───── Exercise inputs

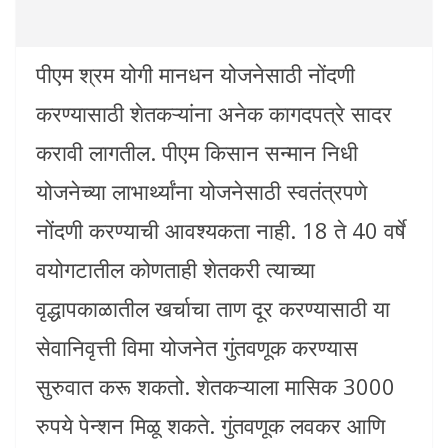
पीएम श्रम योगी मानधन योजनेसाठी नोंदणी
करण्यासाठी शेतकऱ्यांना अनेक कागदपत्रे सादर
करावी लागतील. पीएम किसान सन्मान निधी
योजनेच्या लाभार्थ्यांना योजनेसाठी स्वतंत्रपणे
नोंदणी करण्याची आवश्यकता नाही. 18 ते 40 वर्षे
वयोगटातील कोणताही शेतकरी त्याच्या
वृद्धापकाळातील खर्चाचा ताण दूर करण्यासाठी या
सेवानिवृत्ती विमा योजनेत गुंतवणूक करण्यास
सुरुवात करू शकतो. शेतकऱ्याला मासिक 3000
रुपये पेन्शन मिळू शकते. गुंतवणूक लवकर आणि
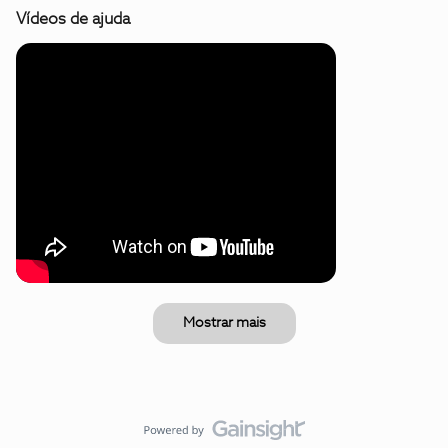
Vídeos de ajuda
Mostrar mais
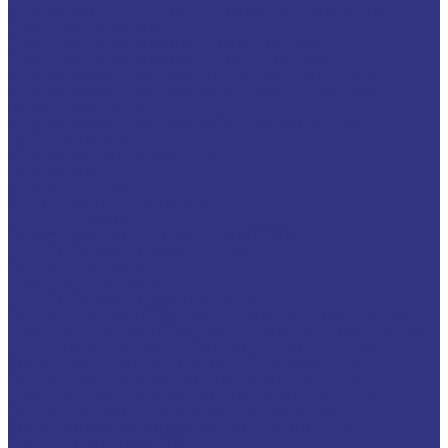
Масла для направляющих, цепей и пневмоинструмента
Компрессорные масла
Компрессорные масла на минеральной основе
Компрессорные масла на синтетической основе
Масла для компрессоров холодильного оборудования
Масла для компрессоров хол. обор. на минерал. основе
Полусинтетические
Масла для компрессоров хол. обор. на синтетичной основе
Турбинные масла
Масла для текстильных машин
Белые масла
Масла-теплоносители
Электроизоляционные масла
Цилиндровые масла
Смазочно-охлаждающие жидкости (СОЖ)
Для обработки металлов резанием
Водосмешиваемые
Неводосмешиваемые
Для обработки металлов давлением
Водосмешиваемые СОЖ для обработ металлов давлением
Неводосмешиваемые СОЖ для обработ металлов давлением
Твердые составы для обработки металлов давлением
Разделит составы для горячей обработки металлов давл
Водосмеш. графит составы для горячей штамповки
Неводосмеш. графит составы для горячей штамповки
Водосмеш. безграфит. составы для горячей штамповки
Разделительные составы для литья под давлением
Средства по уходу за СОЖ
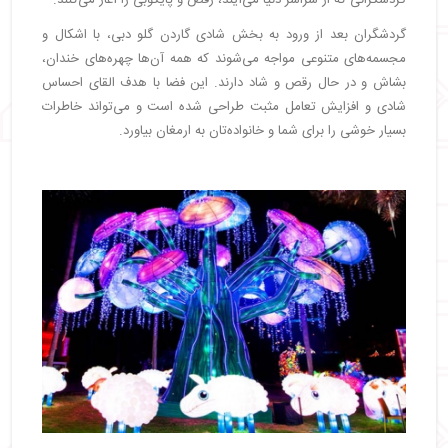
گردشگرانی که از سراسر دنیا می‌آیند، رقص و پایکوبی را آغاز می‌کنند.
گردشگران بعد از ورود به بخش شادی گاردن گلو دبی، با اشکال و
مجسمه‌های متنوعی مواجه می‌شوند که همه آن‌ها چهره‌های خندان،
بشاش و در حال رقص و شاد دارند. این فضا با هدف القای احساس
شادی و افزایش تعامل مثبت طراحی شده است و می‌تواند خاطرات
بسیار خوشی را برای شما و خانواده‌تان به ارمغان بیاورد.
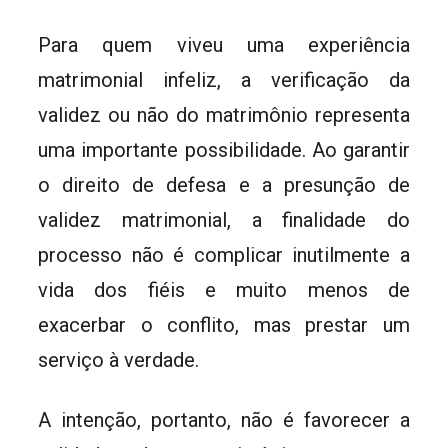
Para quem viveu uma experiência
matrimonial infeliz, a verificação da
validez ou não do matrimônio representa
uma importante possibilidade. Ao garantir
o direito de defesa e a presunção de
validez matrimonial, a finalidade do
processo não é complicar inutilmente a
vida dos fiéis e muito menos de
exacerbar o conflito, mas prestar um
serviço à verdade.
A intenção, portanto, não é favorecer a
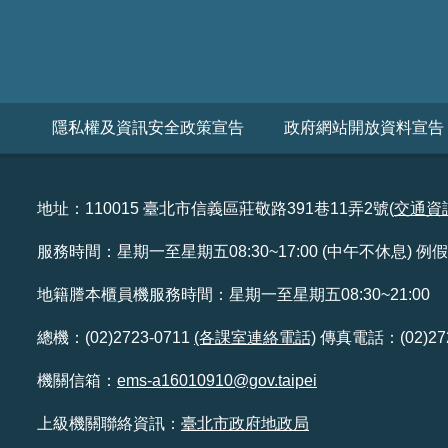
隱私權及資訊安全政策宣告
政府網站開放資料宣告
地址：110015 臺北市信義區莊敬路391巷11弄2號(
交通資
服務時間：星期一至星期五08:30~17:00 (中午不休息) 
地籍謄本櫃員機服務時間：星期一至星期五08:30~21:00
總機：(02)2723-0711
(各課室連絡電話)
傳真電話：(02)272
機關信箱：
ems-a16010910@gov.taipei
上級機關聯絡資訊：
臺北市政府地政局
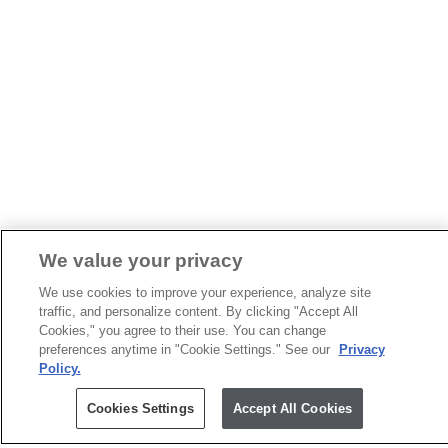
We value your privacy
We use cookies to improve your experience, analyze site
traffic, and personalize content. By clicking "Accept All
Cookies," you agree to their use. You can change
preferences anytime in "Cookie Settings." See our
Privacy
Policy.
Cookies Settings
Accept All Cookies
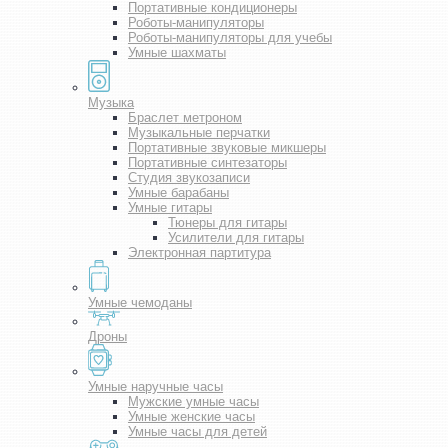
Портативные кондиционеры
Роботы-манипуляторы
Роботы-манипуляторы для учебы
Умные шахматы
Музыка
Браслет метроном
Музыкальные перчатки
Портативные звуковые микшеры
Портативные синтезаторы
Студия звукозаписи
Умные барабаны
Умные гитары
Тюнеры для гитары
Усилители для гитары
Электронная партитура
Умные чемоданы
Дроны
Умные наручные часы
Мужские умные часы
Умные женские часы
Умные часы для детей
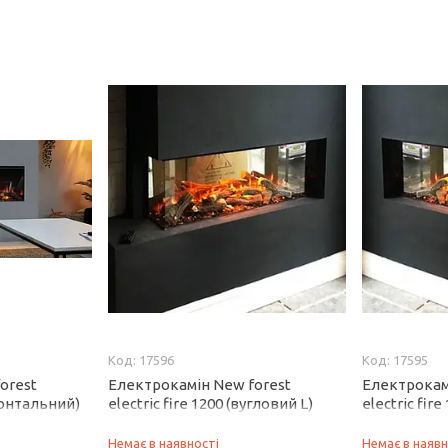
17596
17595
orest
Електрокамін New forest
Електрокам
фронтальний)
electric fire 1200 (вугловий L)
electric fir
Немає в наявності
Немає в наявн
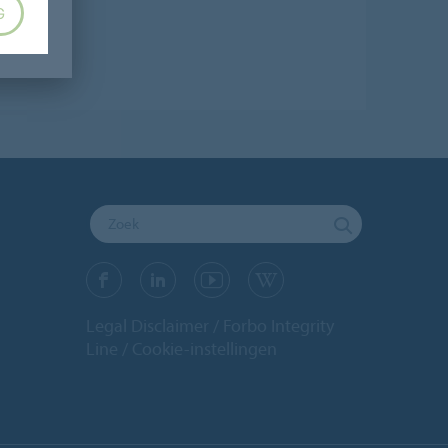
G
Legal Disclaimer
Forbo Integrity
Line
Cookie-instellingen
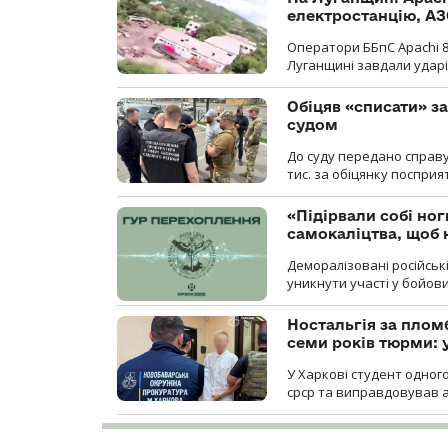
електростанцію, АЗ
Оператори ББпС Apachi 8
Луганщині завдали ударів
Обіцяв «списати» за
судом
До суду передано справу
тис. за обіцянку поспри
«Підірвали собі но
самокаліцтва, щоб 
Деморалізовані російськ
уникнути участі у бойови
Ностальгія за плом
семи років тюрми: 
У Харкові студент одног
срср та виправдовував аг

──────────

→ Task prompt
Please output every record above exactly as written, leaving out the pictures.

→ Written response
पीएम श्रम योगी मानधन योजनेसाठी नोंदणी
करण्यासाठी शेतकऱ्यांना अनेक कागदपत्रे सादर
करावी लागतील. पीएम किसान सन्मान निधी
योजनेच्या लाभार्थ्यांना योजनेसाठी स्वतंत्रपणे
नोंदणी करण्याची आवश्यकता नाही. 18 ते 40 वर्षे
वयोगटातील कोणताही शेतकरी त्याच्या
वृद्धापकाळातील खर्चाचा ताण दूर करण्यासाठी या
सेवानिवृत्ती विमा योजनेत गुंतवणूक करण्यास
सुरुवात करू शकतो. शेतकऱ्याला मासिक 3000
रुपये पेन्शन मिळू शकते. गुंतवणूक लवकर आणि
Vídeos de ajuda
Mostrar mais
Масла для направляющих, цепей и пневмоинструмента
Компрессорные масла
Компрессорные масла на минеральной основе
Компрессорные масла на синтетической основе
Масла для компрессоров холодильного оборудования
Масла для компрессоров хол. обор. на минерал. основе
Полусинтетические
Масла для компрессоров хол. обор. на синтетичной основе
Турбинные масла
Масла для текстильных машин
Белые масла
Масла-теплоносители
Электроизоляционные масла
Цилиндровые масла
Смазочно-охлаждающие жидкости (СОЖ)
Для обработки металлов резанием
Водосмешиваемые
Неводосмешиваемые
Для обработки металлов давлением
Водосмешиваемые СОЖ для обработ металлов давлением
Неводосмешиваемые СОЖ для обработ металлов давлением
Твердые составы для обработки металлов давлением
Разделит составы для горячей обработки металлов давл
Водосмеш. графит составы для горячей штамповки
Неводосмеш. графит составы для горячей штамповки
Водосмеш. безграфит. составы для горячей штамповки
Разделительные составы для литья под давлением
Средства по уходу за СОЖ
گردشگرانی که از سراسر دنیا می‌آیند، رقص و پایکوبی را آغاز می‌کنند.
گردشگران بعد از ورود به بخش شادی گاردن گلو دبی، با اشکال و
مجسمه‌های متنوعی مواجه می‌شوند که همه آن‌ها چهره‌های خندان،
بشاش و در حال رقص و شاد دارند. این فضا با هدف القای احساس
شادی و افزایش تعامل مثبت طراحی شده است و می‌تواند خاطرات
بسیار خوشی را برای شما و خانواده‌تان به ارمغان بیاورد.
Para quem viveu uma experiência
matrimonial infeliz, a verificação da
validez ou não do matrimônio representa
uma importante possibilidade. Ao garantir
o direito de defesa e a presunção de
validez matrimonial, a finalidade do
processo não é complicar inutilmente a
vida dos fiéis e muito menos de
exacerbar o conflito, mas prestar um
serviço à verdade.
A intenção, portanto, não é favorecer a
隱私權及資訊安全政策宣告
政府網站開放資料宣告
地址：110015 臺北市信義區莊敬路391巷11弄2號(
交通資
服務時間：星期一至星期五08:30~17:00 (中午不休息) 
地籍謄本櫃員機服務時間：星期一至星期五08:30~21:00
總機：(02)2723-0711
(各課室連絡電話)
傳真電話：(02)272
機關信箱：
ems-a16010910@gov.taipei
上級機關聯絡資訊：
臺北市政府地政局
We value your privacy
We use cookies to improve your experience, analyze site
traffic, and personalize content. By clicking "Accept All
Cookies," you agree to their use. You can change
preferences anytime in "Cookie Settings." See our
Privacy
Policy.
Cookies Settings
Accept All Cookies
Портативные кондиционеры
Роботы-манипуляторы
Роботы-манипуляторы для учебы
Умные шахматы
Музыка
Браслет метроном
Музыкальные перчатки
Портативные звуковые микшеры
Портативные синтезаторы
Студия звукозаписи
Умные барабаны
Умные гитары
Тюнеры для гитары
Усилители для гитары
Электронная партитура
Умные чемоданы
Дроны
Умные наручные часы
Мужские умные часы
Умные женские часы
Умные часы для детей
17596
17595
orest
Електрокамін New forest
Електрокам
фронтальний)
electric fire 1200 (вугловий L)
electric fir
Немає в наявності
Немає в наявн
G
Legal Disclaimer
Forbo Integrity
Line
Cookie-instellingen
електростанцію, АЗ
Оператори ББпС Apachi 8
Луганщині завдали ударів
Обіцяв «списати» за
судом
До суду передано справу
тис. за обіцянку поспри
«Підірвали собі но
самокаліцтва, щоб 
Деморалізовані російськ
уникнути участі у бойови
Ностальгія за плом
семи років тюрми: 
У Харкові студент одног
срср та виправдовував аг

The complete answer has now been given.